==== Extracted data
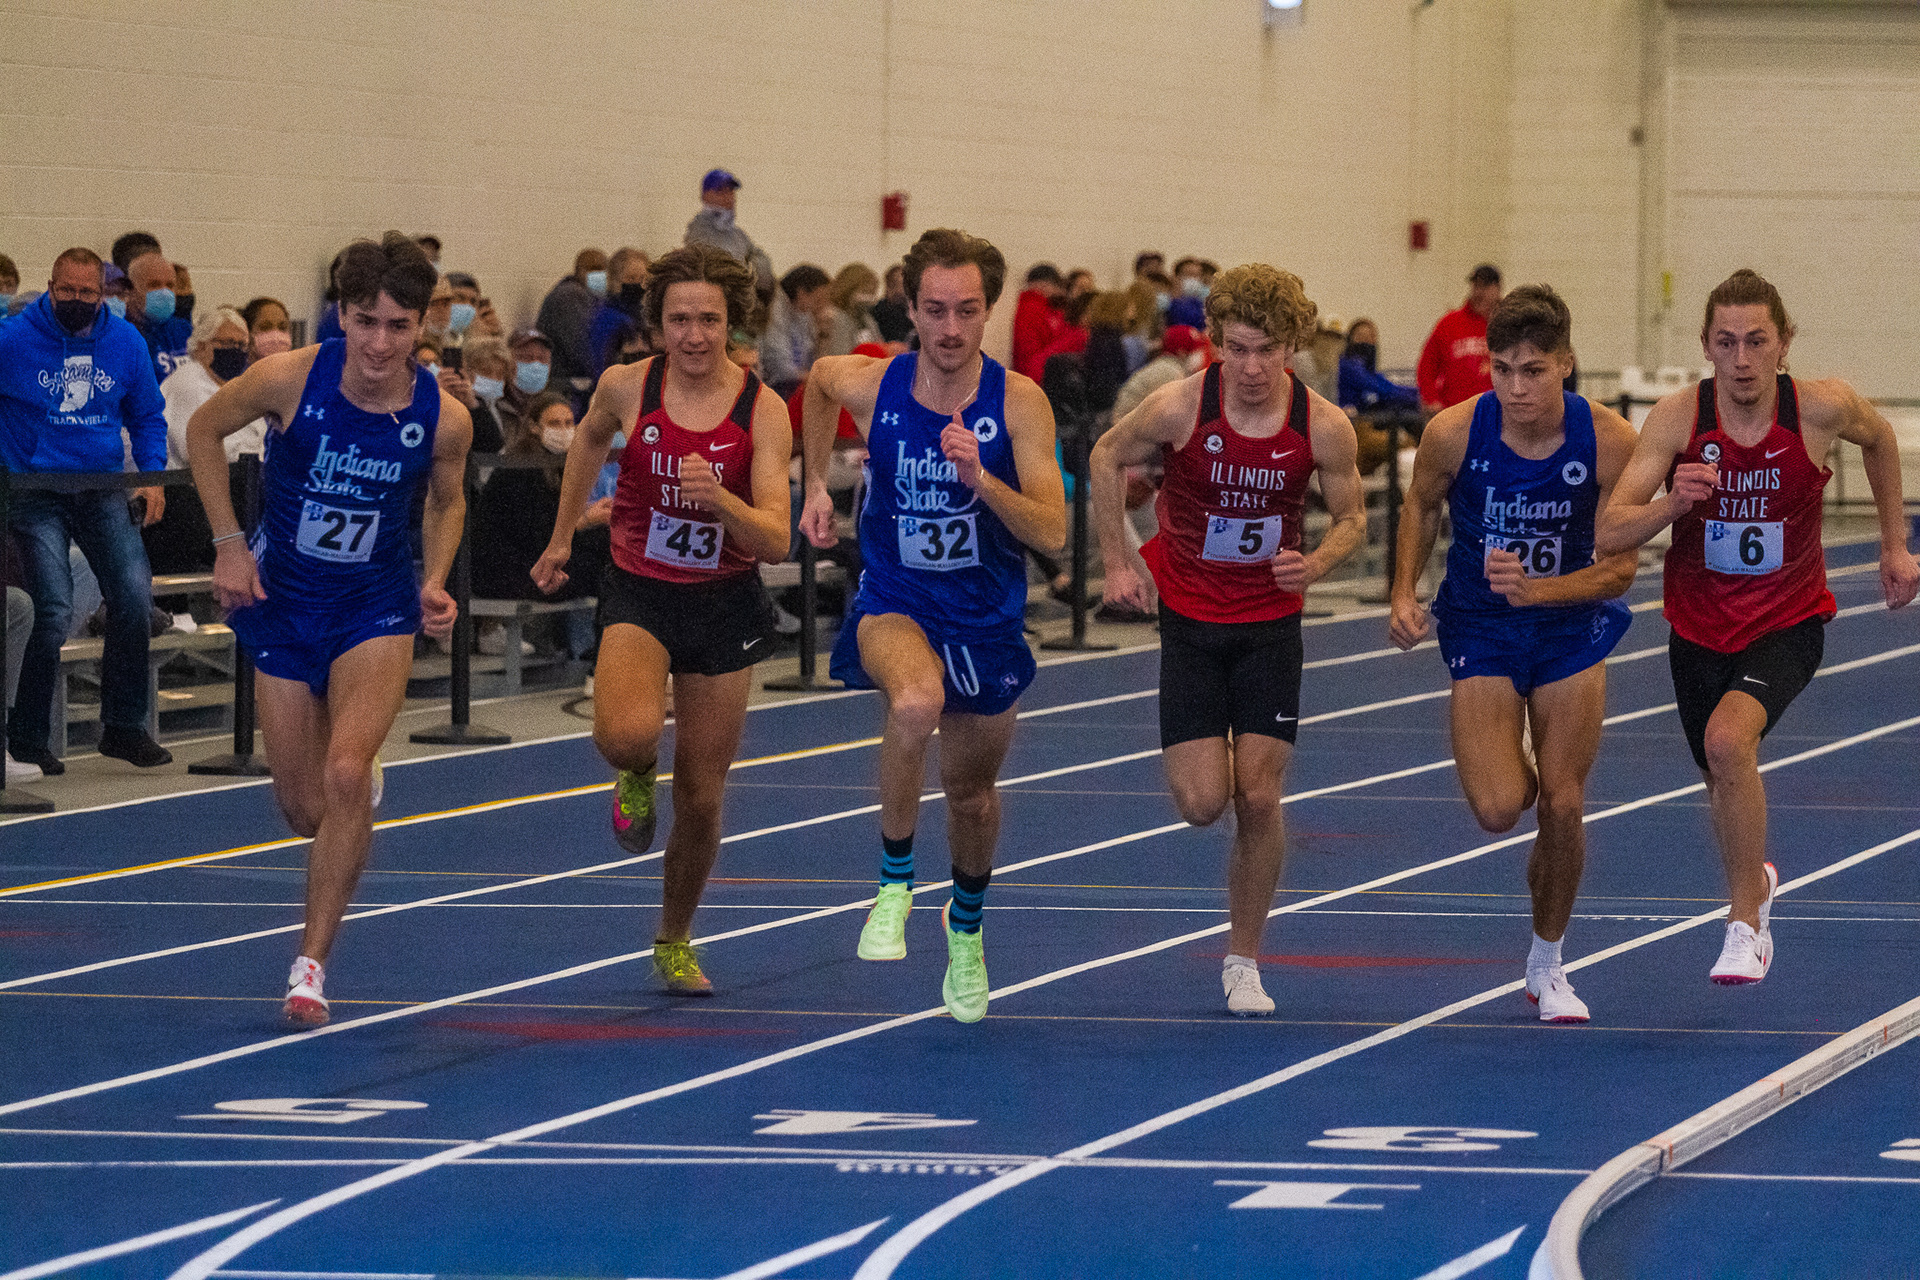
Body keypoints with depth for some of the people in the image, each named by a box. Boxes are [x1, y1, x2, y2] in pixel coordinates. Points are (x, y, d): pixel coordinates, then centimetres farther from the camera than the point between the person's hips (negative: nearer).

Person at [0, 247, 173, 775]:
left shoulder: (125, 342, 6)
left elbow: (147, 416, 17)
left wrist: (152, 474, 4)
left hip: (104, 490, 4)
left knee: (135, 596, -10)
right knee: (55, 613, -14)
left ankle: (123, 726, 4)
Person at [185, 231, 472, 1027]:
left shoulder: (443, 417, -15)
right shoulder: (288, 379, -19)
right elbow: (204, 430, 0)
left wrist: (436, 581, -8)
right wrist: (229, 542, -7)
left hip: (376, 606, -1)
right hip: (281, 603, 1)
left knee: (346, 774, -24)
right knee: (307, 812, 6)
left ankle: (311, 962, -12)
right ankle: (363, 784, 46)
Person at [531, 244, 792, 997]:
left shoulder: (762, 410, -13)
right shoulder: (626, 389, -9)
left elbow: (775, 543, -18)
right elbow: (590, 437, 16)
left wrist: (719, 498, -37)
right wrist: (562, 535, 21)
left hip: (725, 605, 0)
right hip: (638, 595, 0)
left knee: (701, 800, 6)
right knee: (626, 734, -32)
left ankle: (674, 941, 32)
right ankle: (637, 779, 8)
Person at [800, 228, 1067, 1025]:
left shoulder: (1018, 403, -16)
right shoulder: (868, 385, -13)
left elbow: (1052, 533, -21)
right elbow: (818, 381, 13)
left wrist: (980, 478, -36)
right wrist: (817, 486, 12)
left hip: (988, 618, 2)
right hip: (894, 603, -1)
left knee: (972, 791, 17)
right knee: (916, 701, -36)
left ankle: (967, 926, 49)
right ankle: (894, 881, -16)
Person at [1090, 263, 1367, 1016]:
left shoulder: (1323, 429, -15)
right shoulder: (1178, 408, -18)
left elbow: (1352, 516, 1)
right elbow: (1107, 459, 1)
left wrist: (1317, 563, -20)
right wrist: (1118, 562, -1)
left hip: (1269, 624, 1)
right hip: (1189, 616, -1)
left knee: (1259, 798, -5)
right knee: (1202, 803, -6)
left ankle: (1243, 962, 12)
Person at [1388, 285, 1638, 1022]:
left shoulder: (1608, 442, -21)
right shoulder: (1454, 433, -20)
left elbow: (1619, 567, -15)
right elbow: (1422, 504, 3)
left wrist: (1536, 589, -31)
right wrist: (1405, 594, -8)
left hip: (1570, 628, 0)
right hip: (1480, 630, 0)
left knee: (1562, 805, -2)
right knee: (1499, 809, -15)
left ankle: (1547, 965, 21)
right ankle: (1515, 768, 26)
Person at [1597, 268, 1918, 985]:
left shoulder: (1822, 409, -18)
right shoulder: (1676, 419, -18)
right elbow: (1609, 534, -22)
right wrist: (1672, 502, -40)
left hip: (1789, 623, -3)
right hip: (1700, 628, 3)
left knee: (1728, 739, -30)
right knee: (1722, 781, 19)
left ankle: (1746, 925, -16)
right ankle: (1755, 879, 54)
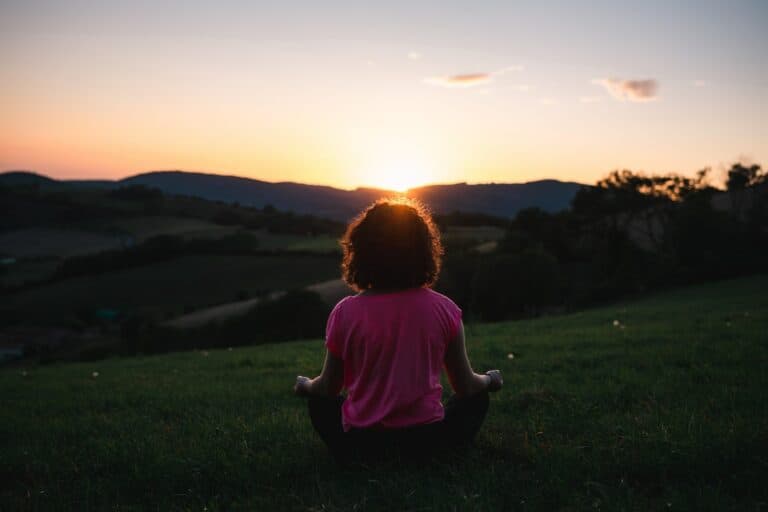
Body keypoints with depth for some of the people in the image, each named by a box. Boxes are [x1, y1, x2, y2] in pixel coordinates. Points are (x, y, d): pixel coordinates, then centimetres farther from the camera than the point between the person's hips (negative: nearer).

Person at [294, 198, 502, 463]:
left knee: (319, 401, 29)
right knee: (477, 397, 25)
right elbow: (466, 386, 2)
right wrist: (489, 380, 26)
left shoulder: (345, 312, -9)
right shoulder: (444, 309, -8)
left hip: (360, 442, 0)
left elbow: (328, 388, 3)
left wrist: (304, 385, 27)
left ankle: (365, 459, 8)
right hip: (426, 438, 0)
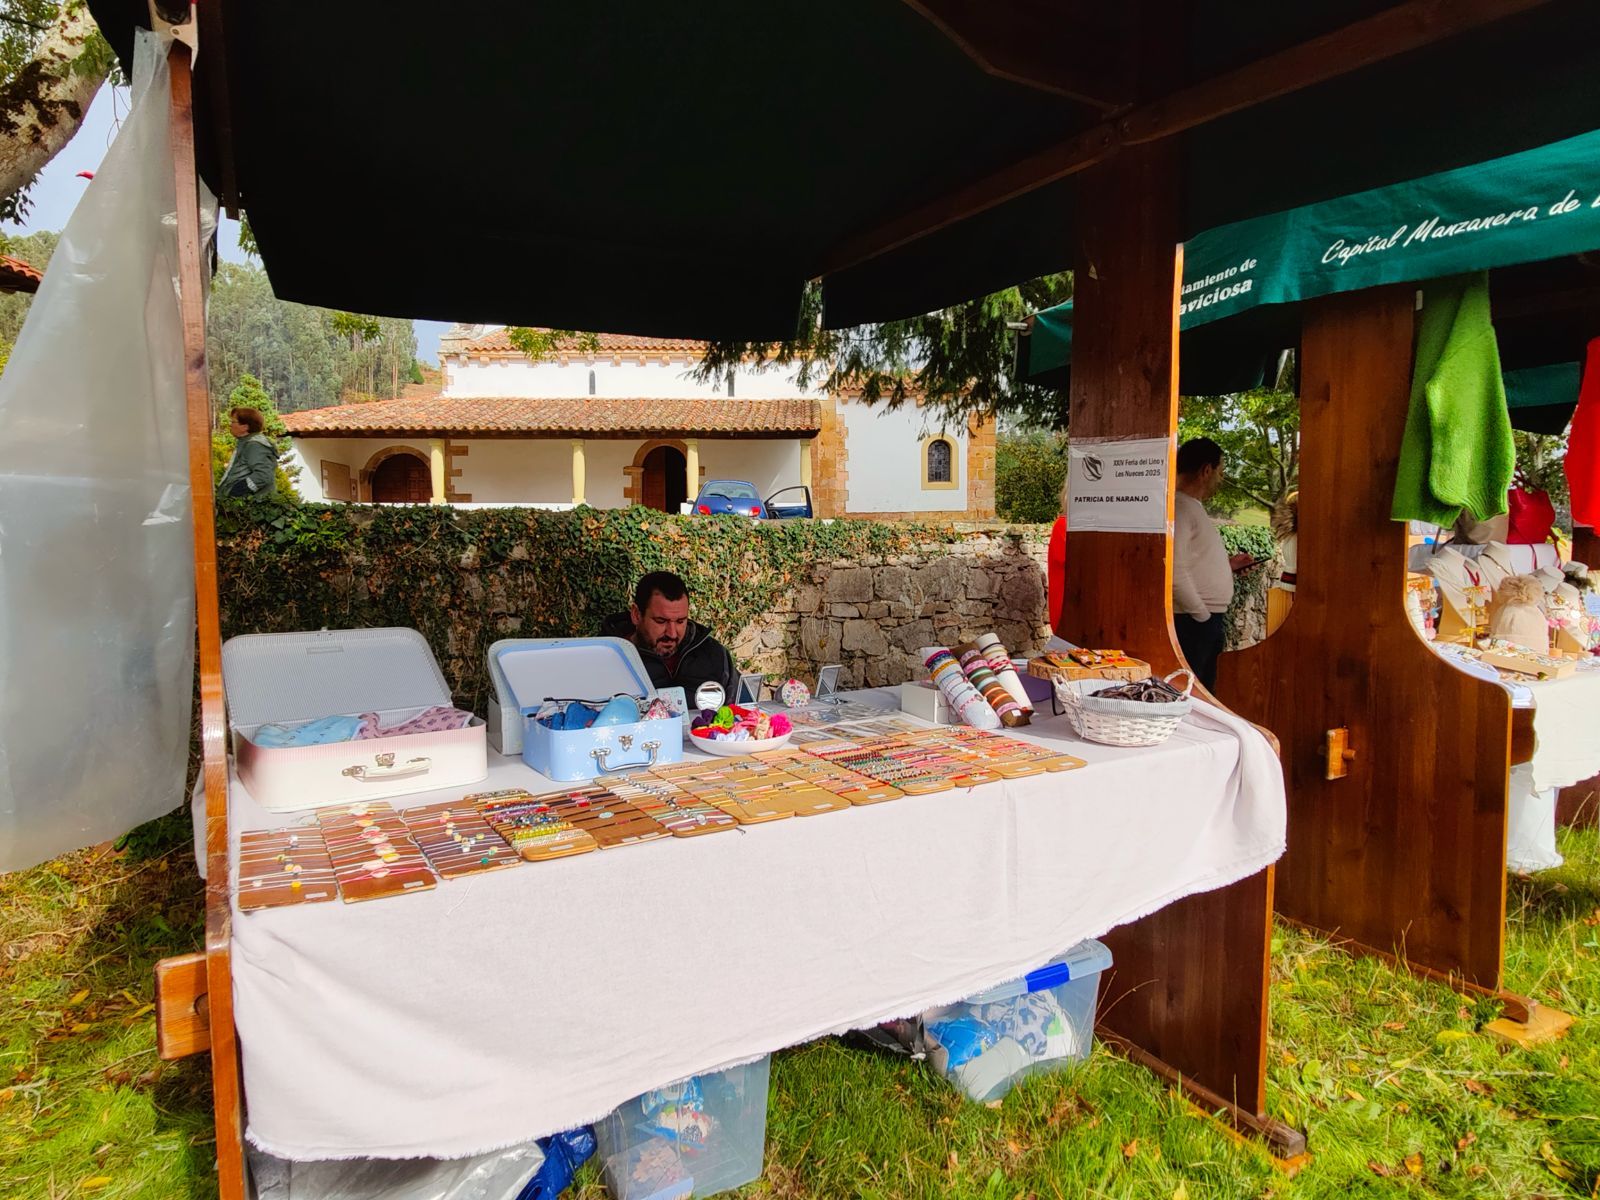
========
**Work to be completed:** Please restate the material above line by line, exactly, beginning at its first line and ending with the line that contains "left shoulder: (125, 342, 6)", without any pictures.

**Answer space:**
Body keypoints with depth for some of the people in the image, each named by a box. Boxes are [x1, y1, x2, y2] in pixel coordinates. Points are (x, y, d): pixel coordinates, then centimetres farther from the camera than the point between the person's hips (negative: nearer).

Person at [0, 247, 173, 775]:
left shoulder: (125, 342, 6)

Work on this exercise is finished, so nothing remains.